Work task
Pull out every line of the records that contains the word "Thermage", and copy each of those lines.

Material provided
_ _ _

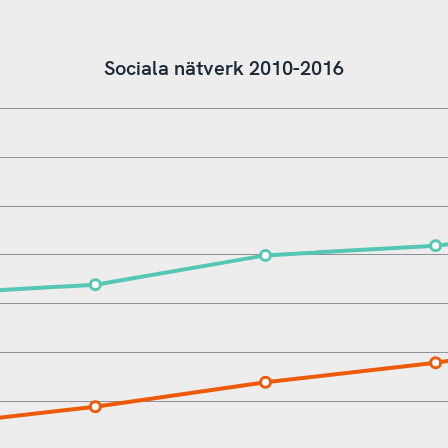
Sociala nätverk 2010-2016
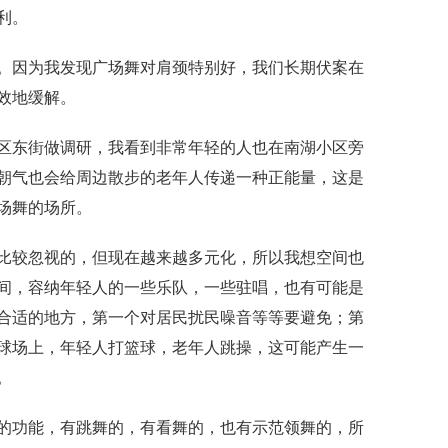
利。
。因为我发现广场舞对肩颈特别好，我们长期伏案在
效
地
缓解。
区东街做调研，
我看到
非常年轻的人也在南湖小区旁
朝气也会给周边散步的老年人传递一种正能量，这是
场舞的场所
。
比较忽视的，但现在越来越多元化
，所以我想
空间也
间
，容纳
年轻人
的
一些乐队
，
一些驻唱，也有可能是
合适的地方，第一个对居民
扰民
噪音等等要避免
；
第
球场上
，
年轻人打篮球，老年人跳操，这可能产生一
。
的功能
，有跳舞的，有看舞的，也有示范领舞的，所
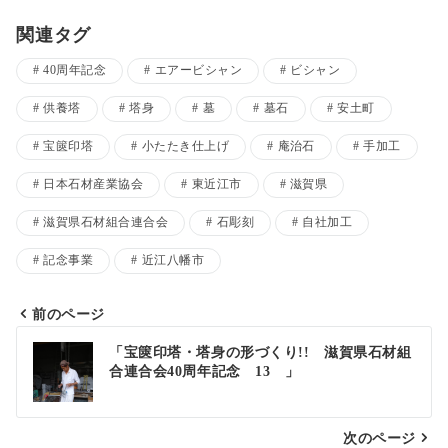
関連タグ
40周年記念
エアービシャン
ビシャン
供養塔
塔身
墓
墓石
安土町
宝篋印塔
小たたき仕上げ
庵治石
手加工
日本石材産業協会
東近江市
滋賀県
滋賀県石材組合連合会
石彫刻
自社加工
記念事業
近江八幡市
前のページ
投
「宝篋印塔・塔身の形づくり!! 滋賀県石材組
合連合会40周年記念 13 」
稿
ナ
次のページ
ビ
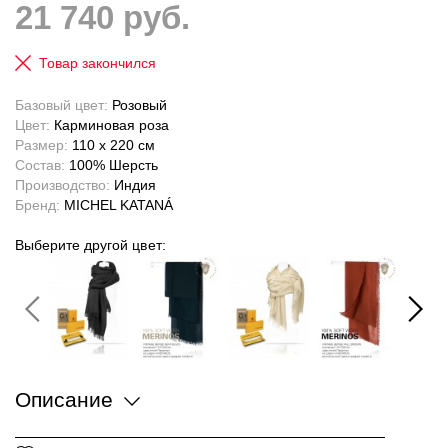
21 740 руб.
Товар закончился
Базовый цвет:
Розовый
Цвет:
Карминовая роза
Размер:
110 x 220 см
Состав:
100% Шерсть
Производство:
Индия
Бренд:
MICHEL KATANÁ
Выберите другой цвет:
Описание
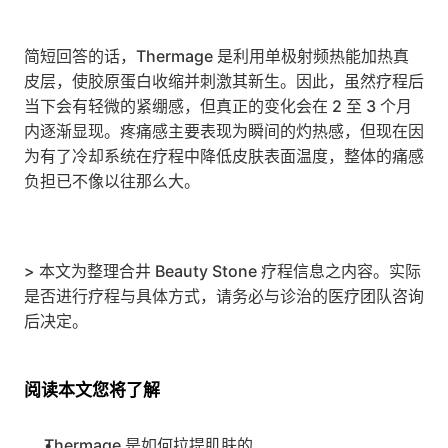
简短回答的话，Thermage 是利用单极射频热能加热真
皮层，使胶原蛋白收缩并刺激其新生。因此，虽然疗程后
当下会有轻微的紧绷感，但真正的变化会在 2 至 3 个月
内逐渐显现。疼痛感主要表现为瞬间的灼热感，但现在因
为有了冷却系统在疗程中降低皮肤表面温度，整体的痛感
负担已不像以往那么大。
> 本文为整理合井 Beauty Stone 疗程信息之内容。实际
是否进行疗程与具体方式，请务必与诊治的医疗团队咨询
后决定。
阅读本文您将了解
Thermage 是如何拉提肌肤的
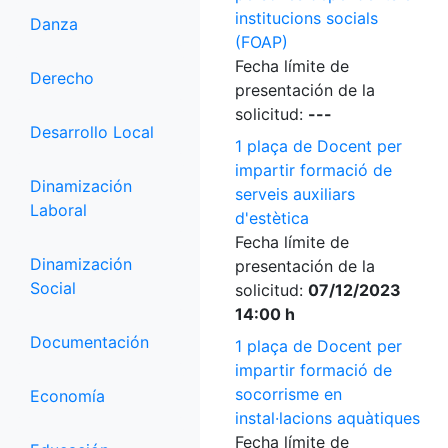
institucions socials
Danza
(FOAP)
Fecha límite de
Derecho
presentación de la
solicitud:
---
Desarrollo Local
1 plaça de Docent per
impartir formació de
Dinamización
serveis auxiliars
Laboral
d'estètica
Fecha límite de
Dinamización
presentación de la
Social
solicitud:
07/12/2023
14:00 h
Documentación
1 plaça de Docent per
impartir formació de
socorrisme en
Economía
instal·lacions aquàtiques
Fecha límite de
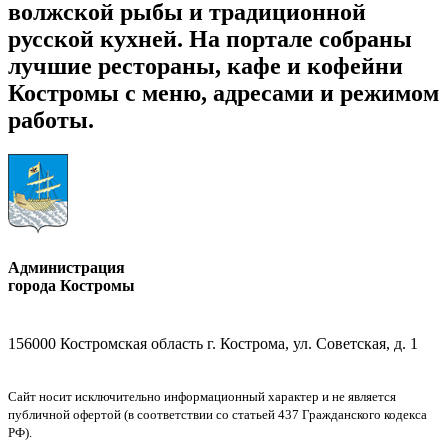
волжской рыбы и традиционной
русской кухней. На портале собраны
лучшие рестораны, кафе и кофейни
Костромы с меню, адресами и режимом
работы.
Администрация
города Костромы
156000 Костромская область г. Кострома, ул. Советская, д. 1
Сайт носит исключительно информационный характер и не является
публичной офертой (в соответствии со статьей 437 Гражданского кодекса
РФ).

_ _ _

Written response
简短回答的话，Thermage 是利用单极射频热能加热真
Thermage 是如何拉提肌肤的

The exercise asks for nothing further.